L’école, lieu d’émancipation ? L’homme viril : mythe ou réalité ?… Non, ce ne sont pas les sujets d’un essai, ce sont les questions que nous avons eu l’opportunité de poser aux citoyens lyonnais pendant le projet Porteur de Paroles.
Il est rare que les citoyens soient questionnés sur des sujets d’actualité, et encore moins sur des thématiques philosophiques. Il y a toujours un mur, une « barrière de l’intellectualité » qui éloigne les grands débats de la rue et des citoyens, et particulièrement ceux qui font parti des classes défavorisées. Le problème de ne pas poser ce type de questions est qu’à la fin, nous nous trouvons face à une élite intellectuelle (qui est souvent aussi économique) qui n’arrive pas à interagir dans la vie quotidienne et avec le reste de la société. L’initiative Porteur de Paroles compte casser cette barrière et supprimer les obstacles afin d’avoir l’opinion de tout le monde concernant des problèmes qui sont finalement toujours collectifs.
Cependant, je pense que ce projet n’est qu’une petite partie d’un long processus de déconstruction des anciens standards et de la création d’une société plus participative. Lors de nos interventions dans les espaces publics, nous avons expérimenté quelques difficultés qui, selon moi, montrent que pour arriver à avoir de vrais débats et dialogues, il faut compter sur l’éducation, formelle et populaire.
La problématique la plus fréquente était sans doute de convaincre les passants qu’il n’y avait aucun but lucratif dans notre action. Certaines personnes n’arrivaient pas à croire qu’un groupe de jeunes voulaient seulement débattre avec eux. Quand nous arrivions à le faire, il était vraiment agréable de voir dans leurs yeux le soulagement et la curiosité pour la suite du débat. D’un autre côté, je me rends compte que nous ne savons pas débattre. Cela peut paraître un peu brutal mais c’est logique car nous avons toujours été de récepteurs d’informations depuis l’école et il n’existe pas d’interactions où nous pouvons être en désaccord et exprimer nos opinions. Pendant les conversations avec les gens, il était compliqué (mais pas impossible) d’établir un vrai débat. Souvent, les passants croyaient que c’était un entretien et donnaient leur avis sans attendre un contre-argument. Une autre chose très intéressante, est la manière dont nous sommes très conditionnés par notre contexte. Lors d’une intervention à Villeurbanne sur l’écologie, où la question était : « Environnement c’est foutu ? », les personnes questionnées ont immédiatement commencé à parler de la problématique des déchets dans leur quartier et du fait que les jeunes jetaient les ordures au sol. C’était vraiment étonnant de voir comment pour eux le problème écologique global était complètement en relation avec leur petit quartier. Profiter de cette intervention pour approfondir le débat, avec la même logique de « pensée globale, action locale » afin de trouver des solutions ensemble et faire agir les personnes du quartier, est un exemple clair de comment le projet Porteur de Paroles fonctionne.

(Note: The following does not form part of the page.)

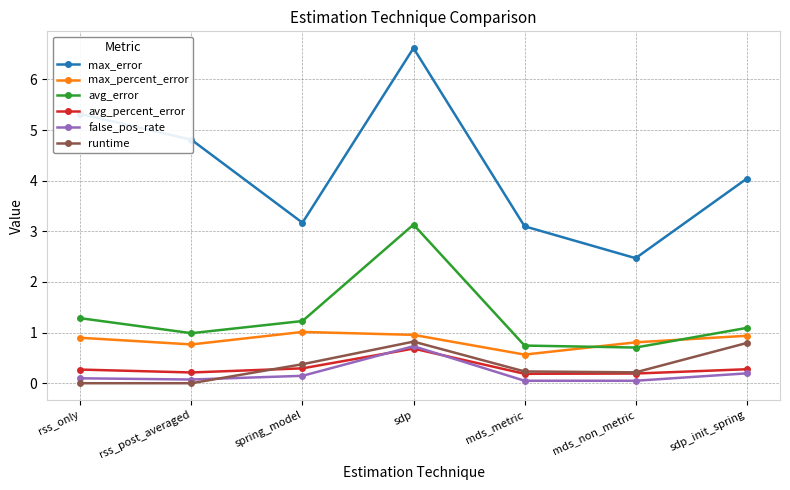

True or false: runtime has more than 1 interior local peaks.

False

Nous voulons tous nous sentir entendus et partager notre vision du monde, c’est à nous de lutter pour avoir un espace d’expression et des actions collectives dans notre société dont les seules limites sont les droits fondamentaux et le respect pour les autres et leurs différences. En somme, des projets comme le Porteur de Paroles nous rapprochent de cet objectif.